_Job 1:_ Print, word for word, everything in the Szczerbiak article from "With this college" down to "a #10 seed.".
_Job 2:_ According to the Szczerbiak article, how many points did he score in the first-round win over Washington?
_Job 3:_ Recast the paragraph of the Szczerbiak article that begins "Szczerbiak’s breakout March Madness game" as a short list, keeping its main facts.

New York Knicks analyst Wally Szczerbiak is a lucky man these days. Instead of having to sit in the MSG studios and agonize over a string of losses, he gets to abandon those duties and join the March Madness Men’s hoops team in Atlanta from the first game through the Regional Finals.
With this college hoops gig, Szczerbiak returns to the place where the legend of “Wally World” exploded.
As an under-the-radar junior playing for Miami of Ohio, in 1997-98, he burst onto the scene as one of college basketball's leading scorers, averaging 24.4 points per game and earning first-team All-MAC honors, despite missing several games with a broken right wrist.
In his senior season he continued his meteoric rise and averaged 24.2 points per game and led the Redhawks to the Sweet 16 in the 1999 NCAA Tournament as a #10 seed.
Szczerbiak’s breakout March Madness game was when he scored a career-high 43 points in a first-round win over #7 seed Washington. He proceeded to score 24 points in a second round upset of #2 seed Utah. In the Sweet 16, he dropped 23 points in a 58-43 loss to Kentucky. Miami finished the season 24-8 as Szczerbiak became somewhat of a rising celebrity.
“That worked out well for me and this situation happens to work out well,” Szczerbiak told TSL at a recent March Madness Media Day held by Turner and CBS Sports."The Knicks aren’t expected to make the playoffs so, now I kind of shift gears and spend this whole month on NCAA tournament college basketball. I do drop in for a few Knicks games, but it’s a good time to be shifting.”
(Photo Credit: dailyknicks.com)
Szczerbiak agreed with me that the Knicks are the most perplexing franchise in all of sports.

_Data section:_
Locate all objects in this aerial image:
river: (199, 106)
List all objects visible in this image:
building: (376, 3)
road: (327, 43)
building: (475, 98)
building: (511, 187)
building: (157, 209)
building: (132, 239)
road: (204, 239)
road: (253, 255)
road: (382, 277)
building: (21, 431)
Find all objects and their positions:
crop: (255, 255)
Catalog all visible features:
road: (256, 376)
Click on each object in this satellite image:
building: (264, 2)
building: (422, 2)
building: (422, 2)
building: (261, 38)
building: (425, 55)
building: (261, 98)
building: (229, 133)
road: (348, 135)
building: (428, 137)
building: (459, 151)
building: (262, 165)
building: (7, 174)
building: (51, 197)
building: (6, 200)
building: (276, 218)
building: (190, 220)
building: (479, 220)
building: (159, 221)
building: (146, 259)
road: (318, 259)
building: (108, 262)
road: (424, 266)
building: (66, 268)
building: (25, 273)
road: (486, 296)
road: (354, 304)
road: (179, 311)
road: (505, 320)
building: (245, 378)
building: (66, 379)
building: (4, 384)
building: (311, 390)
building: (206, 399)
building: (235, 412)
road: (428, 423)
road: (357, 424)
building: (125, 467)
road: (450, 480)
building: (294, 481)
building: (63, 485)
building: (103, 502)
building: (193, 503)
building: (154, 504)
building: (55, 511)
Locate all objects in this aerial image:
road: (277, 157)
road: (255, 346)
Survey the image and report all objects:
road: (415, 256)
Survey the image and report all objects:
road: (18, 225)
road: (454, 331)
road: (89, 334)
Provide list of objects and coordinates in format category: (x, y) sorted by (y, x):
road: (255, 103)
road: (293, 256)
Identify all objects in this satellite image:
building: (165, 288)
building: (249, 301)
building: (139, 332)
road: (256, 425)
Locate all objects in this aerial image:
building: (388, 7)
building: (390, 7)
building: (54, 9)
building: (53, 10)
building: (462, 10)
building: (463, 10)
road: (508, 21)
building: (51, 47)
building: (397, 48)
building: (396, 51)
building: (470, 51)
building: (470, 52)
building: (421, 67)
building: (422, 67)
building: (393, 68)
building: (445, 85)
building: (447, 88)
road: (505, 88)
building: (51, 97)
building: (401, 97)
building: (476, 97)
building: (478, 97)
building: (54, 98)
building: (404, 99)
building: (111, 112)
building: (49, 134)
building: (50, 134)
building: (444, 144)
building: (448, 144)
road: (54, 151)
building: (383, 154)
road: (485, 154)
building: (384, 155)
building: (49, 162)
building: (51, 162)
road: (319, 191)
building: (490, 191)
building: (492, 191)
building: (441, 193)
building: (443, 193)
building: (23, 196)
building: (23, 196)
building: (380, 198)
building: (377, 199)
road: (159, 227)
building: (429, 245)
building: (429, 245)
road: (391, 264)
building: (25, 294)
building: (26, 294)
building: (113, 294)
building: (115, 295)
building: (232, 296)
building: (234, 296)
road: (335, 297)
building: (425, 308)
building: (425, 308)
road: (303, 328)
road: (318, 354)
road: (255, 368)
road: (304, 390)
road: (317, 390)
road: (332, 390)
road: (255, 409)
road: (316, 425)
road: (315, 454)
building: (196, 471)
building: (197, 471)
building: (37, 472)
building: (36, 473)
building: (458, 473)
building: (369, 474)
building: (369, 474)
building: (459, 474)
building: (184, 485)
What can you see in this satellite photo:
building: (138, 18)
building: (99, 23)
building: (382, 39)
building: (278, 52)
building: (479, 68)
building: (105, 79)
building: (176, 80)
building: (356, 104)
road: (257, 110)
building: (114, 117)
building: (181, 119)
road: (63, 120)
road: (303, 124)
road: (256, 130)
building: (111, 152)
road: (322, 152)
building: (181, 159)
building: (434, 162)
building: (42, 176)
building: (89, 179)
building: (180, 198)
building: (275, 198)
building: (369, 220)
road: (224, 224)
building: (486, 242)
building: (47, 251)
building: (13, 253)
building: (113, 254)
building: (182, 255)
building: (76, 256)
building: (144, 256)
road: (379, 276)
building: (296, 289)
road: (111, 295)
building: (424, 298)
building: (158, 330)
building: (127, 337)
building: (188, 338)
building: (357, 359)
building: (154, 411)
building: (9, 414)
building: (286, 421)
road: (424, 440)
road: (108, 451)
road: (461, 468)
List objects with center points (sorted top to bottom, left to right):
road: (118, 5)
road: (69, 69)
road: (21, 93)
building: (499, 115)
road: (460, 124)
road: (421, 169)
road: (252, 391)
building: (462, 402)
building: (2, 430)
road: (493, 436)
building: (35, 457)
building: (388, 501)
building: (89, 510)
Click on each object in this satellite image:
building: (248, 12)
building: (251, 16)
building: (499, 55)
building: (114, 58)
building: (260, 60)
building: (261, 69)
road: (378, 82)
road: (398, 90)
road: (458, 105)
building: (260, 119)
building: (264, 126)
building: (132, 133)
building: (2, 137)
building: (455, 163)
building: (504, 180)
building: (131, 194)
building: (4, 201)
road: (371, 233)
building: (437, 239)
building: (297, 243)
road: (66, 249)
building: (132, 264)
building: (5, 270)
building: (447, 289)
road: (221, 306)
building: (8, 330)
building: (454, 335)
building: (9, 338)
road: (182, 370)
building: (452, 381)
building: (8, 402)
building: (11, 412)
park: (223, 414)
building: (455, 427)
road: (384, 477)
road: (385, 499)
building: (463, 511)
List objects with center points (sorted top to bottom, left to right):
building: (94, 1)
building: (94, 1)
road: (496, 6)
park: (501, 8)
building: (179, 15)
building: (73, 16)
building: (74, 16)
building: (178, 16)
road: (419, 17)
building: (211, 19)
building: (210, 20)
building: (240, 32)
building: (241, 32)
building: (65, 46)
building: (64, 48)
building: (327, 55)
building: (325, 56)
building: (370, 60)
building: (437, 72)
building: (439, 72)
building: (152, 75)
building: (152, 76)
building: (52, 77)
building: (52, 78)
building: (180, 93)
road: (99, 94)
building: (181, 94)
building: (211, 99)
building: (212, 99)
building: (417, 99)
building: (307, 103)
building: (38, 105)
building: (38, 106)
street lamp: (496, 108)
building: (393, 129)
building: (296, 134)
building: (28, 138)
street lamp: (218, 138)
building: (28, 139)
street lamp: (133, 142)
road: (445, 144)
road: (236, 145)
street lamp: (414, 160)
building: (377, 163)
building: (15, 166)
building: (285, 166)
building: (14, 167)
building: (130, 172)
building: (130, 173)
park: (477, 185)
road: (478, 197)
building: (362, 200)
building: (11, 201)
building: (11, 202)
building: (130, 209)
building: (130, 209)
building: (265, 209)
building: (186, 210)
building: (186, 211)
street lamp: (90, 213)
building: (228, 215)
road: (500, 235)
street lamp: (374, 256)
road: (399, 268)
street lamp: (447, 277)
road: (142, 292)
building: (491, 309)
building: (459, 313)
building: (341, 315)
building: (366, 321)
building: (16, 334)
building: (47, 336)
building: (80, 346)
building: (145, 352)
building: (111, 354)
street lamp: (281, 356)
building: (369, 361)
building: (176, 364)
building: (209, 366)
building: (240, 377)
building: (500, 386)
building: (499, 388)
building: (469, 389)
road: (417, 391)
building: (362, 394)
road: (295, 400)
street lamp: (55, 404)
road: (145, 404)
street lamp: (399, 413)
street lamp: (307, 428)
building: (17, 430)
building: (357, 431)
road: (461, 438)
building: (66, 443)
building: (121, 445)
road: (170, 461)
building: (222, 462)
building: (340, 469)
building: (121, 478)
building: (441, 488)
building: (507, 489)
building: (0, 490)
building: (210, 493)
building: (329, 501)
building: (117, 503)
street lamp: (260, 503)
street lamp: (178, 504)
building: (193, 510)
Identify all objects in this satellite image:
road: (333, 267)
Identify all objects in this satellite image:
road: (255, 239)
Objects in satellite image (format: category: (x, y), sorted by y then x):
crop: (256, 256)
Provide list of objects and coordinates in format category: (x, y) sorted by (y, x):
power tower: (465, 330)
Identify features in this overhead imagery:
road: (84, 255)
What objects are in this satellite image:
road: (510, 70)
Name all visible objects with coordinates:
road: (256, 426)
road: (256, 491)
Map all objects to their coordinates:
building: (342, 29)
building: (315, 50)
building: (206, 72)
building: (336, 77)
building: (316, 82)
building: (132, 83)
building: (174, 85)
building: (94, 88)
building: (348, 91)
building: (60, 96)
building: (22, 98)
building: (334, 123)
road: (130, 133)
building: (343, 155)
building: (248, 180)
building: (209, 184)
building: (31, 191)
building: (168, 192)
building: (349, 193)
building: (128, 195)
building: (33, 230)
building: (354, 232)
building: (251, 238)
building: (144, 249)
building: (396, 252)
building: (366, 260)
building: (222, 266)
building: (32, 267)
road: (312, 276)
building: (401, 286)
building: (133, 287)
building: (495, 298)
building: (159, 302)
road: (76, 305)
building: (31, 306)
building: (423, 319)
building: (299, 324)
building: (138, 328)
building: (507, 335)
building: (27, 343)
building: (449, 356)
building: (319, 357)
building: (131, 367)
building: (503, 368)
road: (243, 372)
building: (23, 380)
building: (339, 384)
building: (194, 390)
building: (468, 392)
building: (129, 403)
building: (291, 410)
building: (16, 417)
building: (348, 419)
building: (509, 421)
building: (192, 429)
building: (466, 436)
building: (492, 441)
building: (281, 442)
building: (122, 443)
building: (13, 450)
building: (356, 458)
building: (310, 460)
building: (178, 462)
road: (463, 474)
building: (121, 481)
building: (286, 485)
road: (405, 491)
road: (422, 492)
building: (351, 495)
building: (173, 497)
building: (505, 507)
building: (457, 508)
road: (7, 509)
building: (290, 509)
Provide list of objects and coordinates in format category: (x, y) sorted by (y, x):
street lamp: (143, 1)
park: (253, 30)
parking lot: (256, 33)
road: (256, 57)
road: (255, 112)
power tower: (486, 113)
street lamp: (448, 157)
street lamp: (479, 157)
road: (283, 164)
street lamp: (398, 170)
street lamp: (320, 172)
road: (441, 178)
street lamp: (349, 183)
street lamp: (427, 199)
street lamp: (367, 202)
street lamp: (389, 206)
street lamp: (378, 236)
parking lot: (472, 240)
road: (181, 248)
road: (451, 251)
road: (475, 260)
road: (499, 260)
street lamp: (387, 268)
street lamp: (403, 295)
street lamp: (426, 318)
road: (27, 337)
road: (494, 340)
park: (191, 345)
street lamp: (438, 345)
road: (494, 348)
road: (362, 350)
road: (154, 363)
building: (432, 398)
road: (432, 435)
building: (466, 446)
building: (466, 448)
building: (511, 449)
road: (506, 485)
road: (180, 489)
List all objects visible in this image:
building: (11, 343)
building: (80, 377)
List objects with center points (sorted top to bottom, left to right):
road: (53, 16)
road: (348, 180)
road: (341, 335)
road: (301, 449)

_Answer 1:_
With this college hoops gig, Szczerbiak returns to the place where the legend of “Wally World” exploded.
As an under-the-radar junior playing for Miami of Ohio, in 1997-98, he burst onto the scene as one of college basketball's leading scorers, averaging 24.4 points per game and earning first-team All-MAC honors, despite missing several games with a broken right wrist.
In his senior season he continued his meteoric rise and averaged 24.2 points per game and led the Redhawks to the Sweet 16 in the 1999 NCAA Tournament as a #10 seed.

_Answer 2:_ He scored a career-high 43 points.

_Answer 3:_
- First round: a career-high 43 points in a win over #7 seed Washington
- Second round: 24 points in an upset of #2 seed Utah
- Sweet 16: 23 points in a 58-43 loss to Kentucky
- Miami finished the season 24-8, and Szczerbiak became something of a rising celebrity